■ Problem:
Reproduce every one of the records below line for line, without altering any character.

■ Given data:
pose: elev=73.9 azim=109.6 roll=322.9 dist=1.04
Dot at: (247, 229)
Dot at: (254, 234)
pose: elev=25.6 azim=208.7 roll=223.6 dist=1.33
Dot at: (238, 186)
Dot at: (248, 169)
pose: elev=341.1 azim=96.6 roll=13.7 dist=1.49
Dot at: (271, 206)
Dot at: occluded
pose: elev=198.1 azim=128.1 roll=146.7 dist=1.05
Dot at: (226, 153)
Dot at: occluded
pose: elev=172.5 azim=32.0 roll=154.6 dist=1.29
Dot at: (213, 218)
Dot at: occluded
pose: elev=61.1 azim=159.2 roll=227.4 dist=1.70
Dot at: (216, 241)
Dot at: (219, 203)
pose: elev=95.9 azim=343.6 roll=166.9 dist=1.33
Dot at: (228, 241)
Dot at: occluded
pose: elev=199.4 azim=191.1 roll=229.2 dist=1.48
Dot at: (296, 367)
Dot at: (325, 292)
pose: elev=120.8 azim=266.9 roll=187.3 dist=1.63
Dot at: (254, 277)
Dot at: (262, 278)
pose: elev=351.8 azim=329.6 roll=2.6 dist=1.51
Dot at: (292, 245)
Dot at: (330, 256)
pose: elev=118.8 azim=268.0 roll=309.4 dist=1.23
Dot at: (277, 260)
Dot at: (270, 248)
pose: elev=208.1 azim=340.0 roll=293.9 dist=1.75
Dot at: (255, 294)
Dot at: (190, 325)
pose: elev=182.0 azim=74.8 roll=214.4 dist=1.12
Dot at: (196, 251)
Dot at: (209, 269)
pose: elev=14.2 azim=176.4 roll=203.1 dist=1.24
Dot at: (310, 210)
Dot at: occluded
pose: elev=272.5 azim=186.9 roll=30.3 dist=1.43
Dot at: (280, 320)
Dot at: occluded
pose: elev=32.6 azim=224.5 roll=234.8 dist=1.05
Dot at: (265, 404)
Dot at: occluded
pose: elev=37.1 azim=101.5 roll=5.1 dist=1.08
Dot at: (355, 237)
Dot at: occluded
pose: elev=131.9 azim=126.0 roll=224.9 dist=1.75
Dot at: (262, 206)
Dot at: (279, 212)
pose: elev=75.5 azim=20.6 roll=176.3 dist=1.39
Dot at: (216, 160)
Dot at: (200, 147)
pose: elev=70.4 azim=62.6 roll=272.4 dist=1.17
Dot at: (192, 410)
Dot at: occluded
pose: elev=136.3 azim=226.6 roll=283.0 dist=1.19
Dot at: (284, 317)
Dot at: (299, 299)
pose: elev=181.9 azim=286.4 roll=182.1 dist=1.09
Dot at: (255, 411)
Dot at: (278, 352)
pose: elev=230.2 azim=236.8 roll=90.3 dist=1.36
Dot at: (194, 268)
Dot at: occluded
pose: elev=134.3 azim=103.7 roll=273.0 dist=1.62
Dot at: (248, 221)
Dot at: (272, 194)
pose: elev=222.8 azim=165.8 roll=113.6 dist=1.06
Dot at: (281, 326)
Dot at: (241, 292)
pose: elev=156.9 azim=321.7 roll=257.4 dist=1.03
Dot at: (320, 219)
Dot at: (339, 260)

■ Exercise response:
pose: elev=73.9 azim=109.6 roll=322.9 dist=1.04
Dot at: (247, 229)
Dot at: (254, 234)
pose: elev=25.6 azim=208.7 roll=223.6 dist=1.33
Dot at: (238, 186)
Dot at: (248, 169)
pose: elev=341.1 azim=96.6 roll=13.7 dist=1.49
Dot at: (271, 206)
Dot at: occluded
pose: elev=198.1 azim=128.1 roll=146.7 dist=1.05
Dot at: (226, 153)
Dot at: occluded
pose: elev=172.5 azim=32.0 roll=154.6 dist=1.29
Dot at: (213, 218)
Dot at: occluded
pose: elev=61.1 azim=159.2 roll=227.4 dist=1.70
Dot at: (216, 241)
Dot at: (219, 203)
pose: elev=95.9 azim=343.6 roll=166.9 dist=1.33
Dot at: (228, 241)
Dot at: occluded
pose: elev=199.4 azim=191.1 roll=229.2 dist=1.48
Dot at: (296, 367)
Dot at: (325, 292)
pose: elev=120.8 azim=266.9 roll=187.3 dist=1.63
Dot at: (254, 277)
Dot at: (262, 278)
pose: elev=351.8 azim=329.6 roll=2.6 dist=1.51
Dot at: (292, 245)
Dot at: (330, 256)
pose: elev=118.8 azim=268.0 roll=309.4 dist=1.23
Dot at: (277, 260)
Dot at: (270, 248)
pose: elev=208.1 azim=340.0 roll=293.9 dist=1.75
Dot at: (255, 294)
Dot at: (190, 325)
pose: elev=182.0 azim=74.8 roll=214.4 dist=1.12
Dot at: (196, 251)
Dot at: (209, 269)
pose: elev=14.2 azim=176.4 roll=203.1 dist=1.24
Dot at: (310, 210)
Dot at: occluded
pose: elev=272.5 azim=186.9 roll=30.3 dist=1.43
Dot at: (280, 320)
Dot at: occluded
pose: elev=32.6 azim=224.5 roll=234.8 dist=1.05
Dot at: (265, 404)
Dot at: occluded
pose: elev=37.1 azim=101.5 roll=5.1 dist=1.08
Dot at: (355, 237)
Dot at: occluded
pose: elev=131.9 azim=126.0 roll=224.9 dist=1.75
Dot at: (262, 206)
Dot at: (279, 212)
pose: elev=75.5 azim=20.6 roll=176.3 dist=1.39
Dot at: (216, 160)
Dot at: (200, 147)
pose: elev=70.4 azim=62.6 roll=272.4 dist=1.17
Dot at: (192, 410)
Dot at: occluded
pose: elev=136.3 azim=226.6 roll=283.0 dist=1.19
Dot at: (284, 317)
Dot at: (299, 299)
pose: elev=181.9 azim=286.4 roll=182.1 dist=1.09
Dot at: (255, 411)
Dot at: (278, 352)
pose: elev=230.2 azim=236.8 roll=90.3 dist=1.36
Dot at: (194, 268)
Dot at: occluded
pose: elev=134.3 azim=103.7 roll=273.0 dist=1.62
Dot at: (248, 221)
Dot at: (272, 194)
pose: elev=222.8 azim=165.8 roll=113.6 dist=1.06
Dot at: (281, 326)
Dot at: (241, 292)
pose: elev=156.9 azim=321.7 roll=257.4 dist=1.03
Dot at: (320, 219)
Dot at: (339, 260)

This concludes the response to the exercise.